◆ **STATED PROBLEM**: Lay out the lines of the records below, from the line holding "From when to" through the line holding "On Saturday, where", inclusive, as a Markdown table with the columns Row and Line. Number each row, skip blank lines, and leave the pictures out.

[STORED DATA start]

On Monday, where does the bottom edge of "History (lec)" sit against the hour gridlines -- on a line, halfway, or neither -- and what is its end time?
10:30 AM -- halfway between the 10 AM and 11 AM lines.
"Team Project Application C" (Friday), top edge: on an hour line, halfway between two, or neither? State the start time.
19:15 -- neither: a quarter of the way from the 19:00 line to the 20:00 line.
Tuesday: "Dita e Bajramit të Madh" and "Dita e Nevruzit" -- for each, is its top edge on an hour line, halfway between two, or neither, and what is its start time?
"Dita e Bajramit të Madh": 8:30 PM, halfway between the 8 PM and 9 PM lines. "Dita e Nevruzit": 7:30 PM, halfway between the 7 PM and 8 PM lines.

[STORED DATA end]
[STORED DATA start]

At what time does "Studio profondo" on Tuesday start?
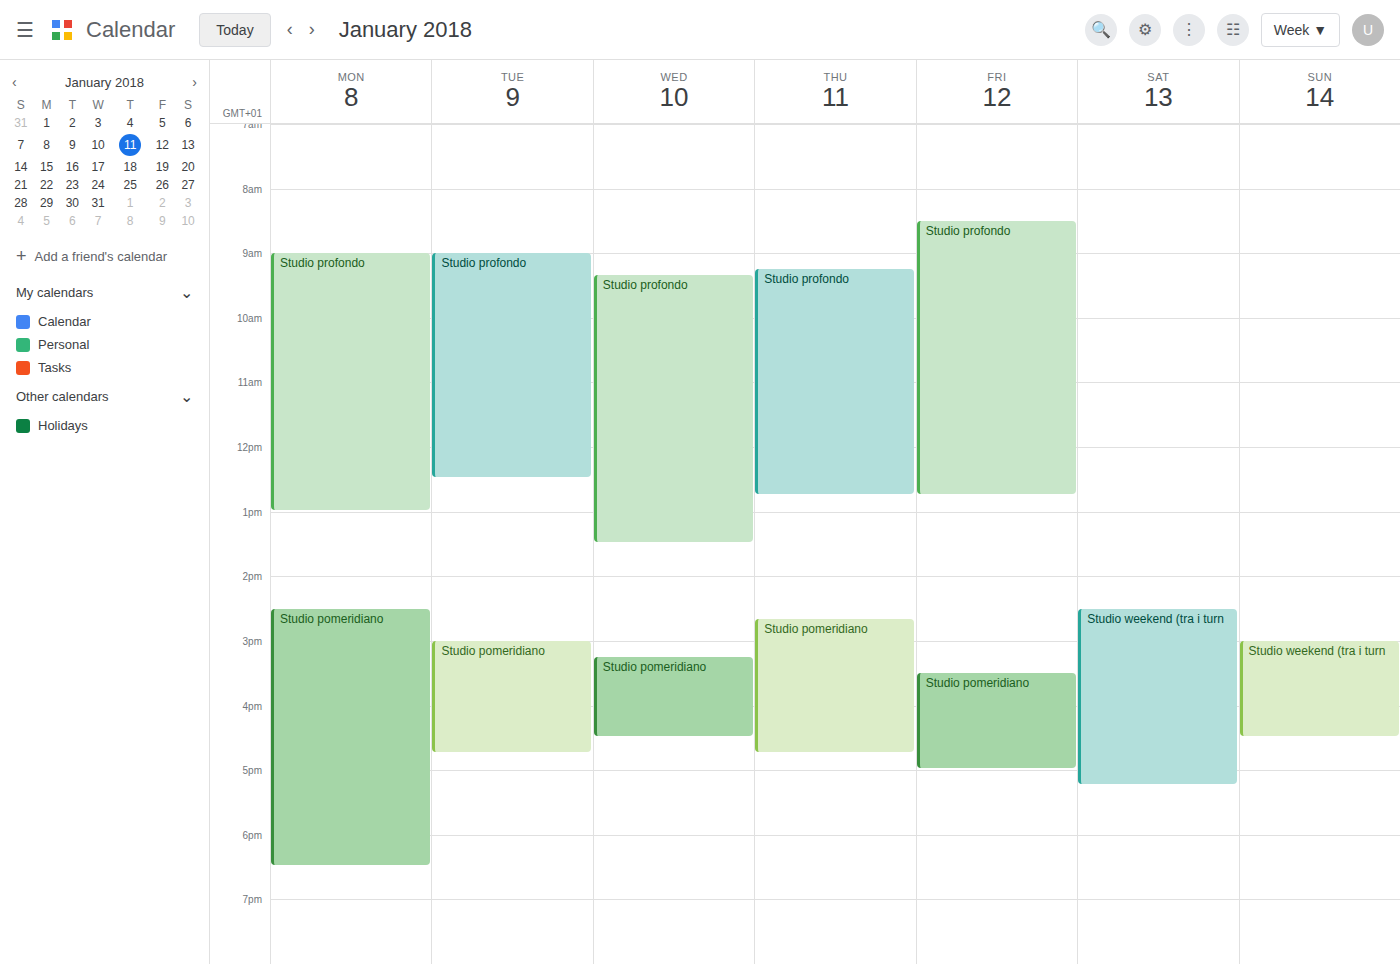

[STORED DATA end]
[STORED DATA start]

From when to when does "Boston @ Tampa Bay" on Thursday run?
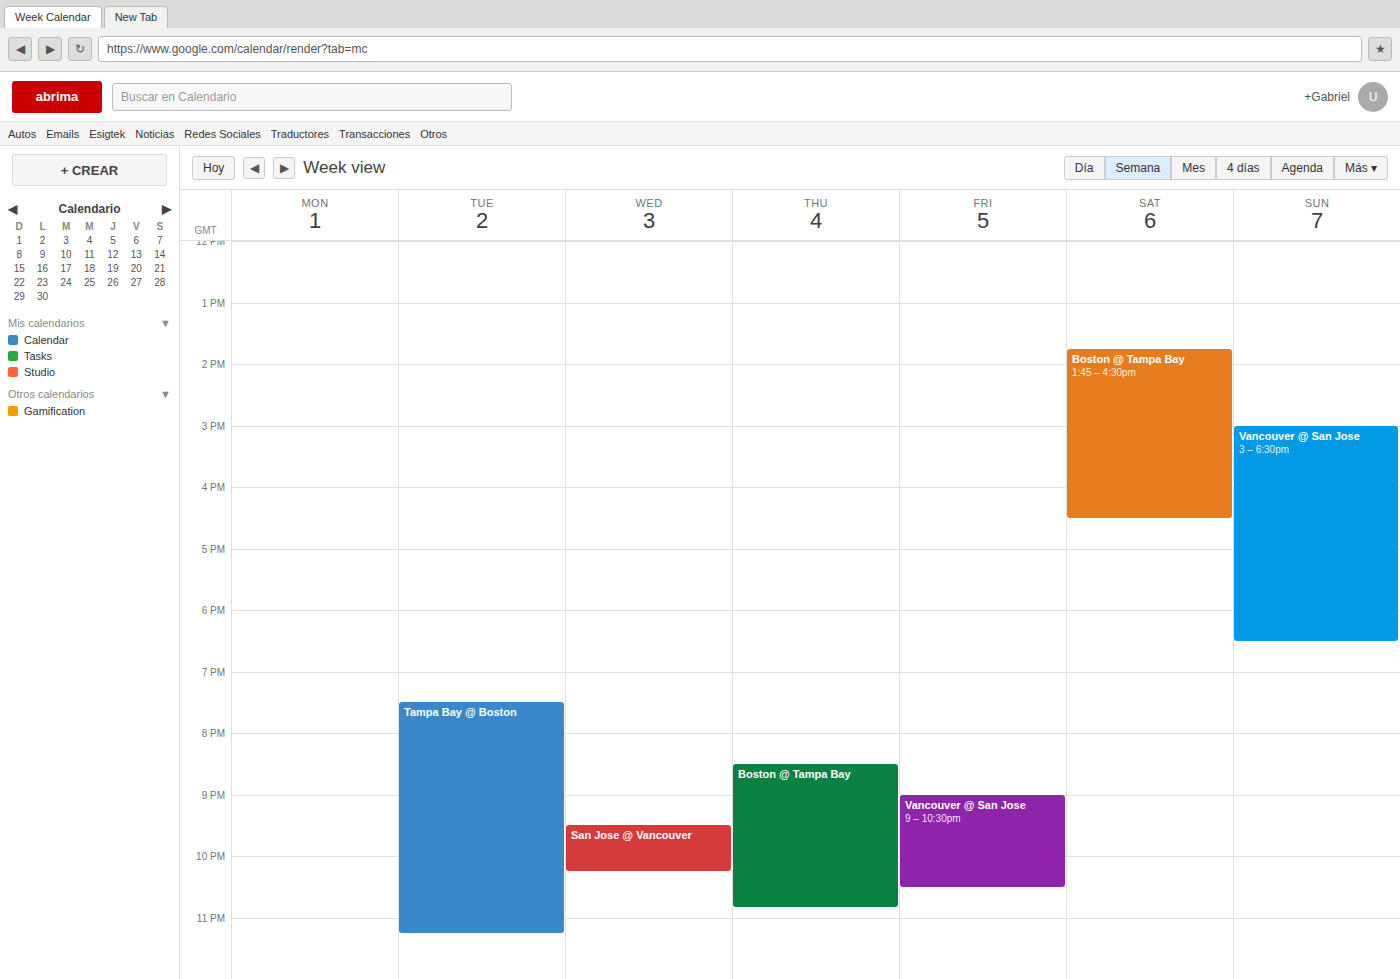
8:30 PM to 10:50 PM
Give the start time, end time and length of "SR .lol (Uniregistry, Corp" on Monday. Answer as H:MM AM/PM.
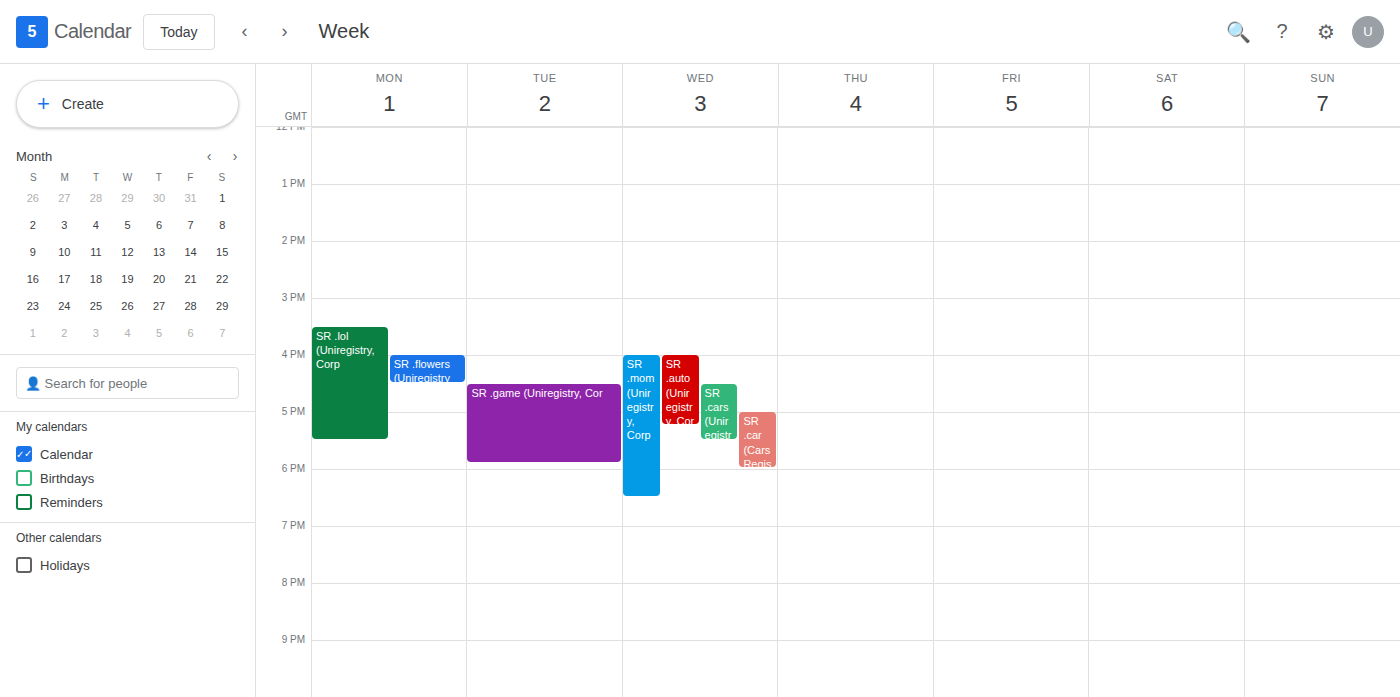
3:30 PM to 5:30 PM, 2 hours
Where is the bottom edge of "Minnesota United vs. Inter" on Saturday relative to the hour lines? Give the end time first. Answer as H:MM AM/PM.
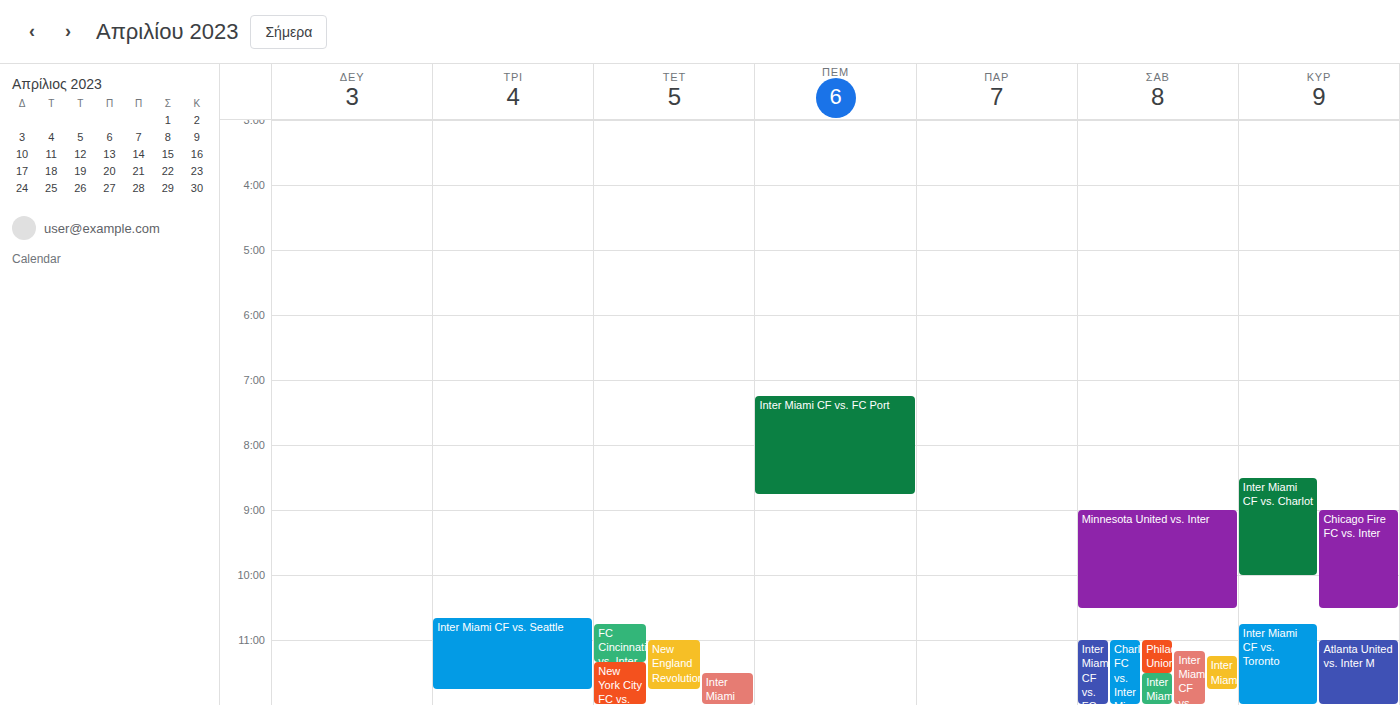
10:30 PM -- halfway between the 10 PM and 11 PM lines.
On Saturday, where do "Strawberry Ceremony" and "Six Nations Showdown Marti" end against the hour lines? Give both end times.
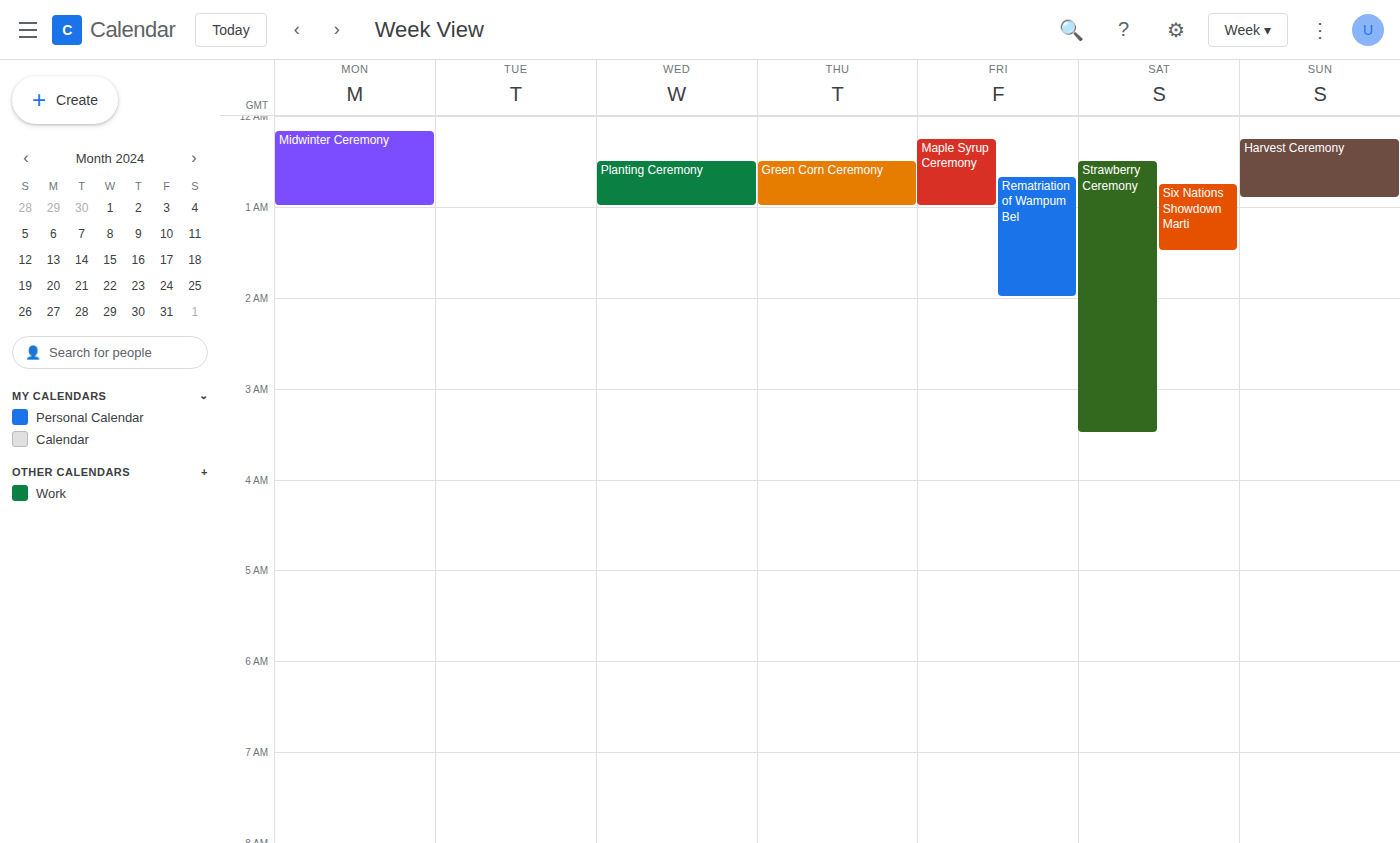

[STORED DATA end]

◆ **THE RESULT**:
| Row | Line |
|---|---|
| 1 | From when to when does "Boston @ Tampa Bay" on Thursday run? |
| 2 | 8:30 PM to 10:50 PM |
| 3 | Give the start time, end time and length of "SR .lol (Uniregistry, Corp" on Monday. Answer as H:MM AM/PM. |
| 4 | 3:30 PM to 5:30 PM, 2 hours |
| 5 | Where is the bottom edge of "Minnesota United vs. Inter" on Saturday relative to the hour lines? Give the end time first. Answer as H:MM AM/PM. |
| 6 | 10:30 PM -- halfway between the 10 PM and 11 PM lines. |
| 7 | On Saturday, where do "Strawberry Ceremony" and "Six Nations Showdown Marti" end against the hour lines? Give both end times. |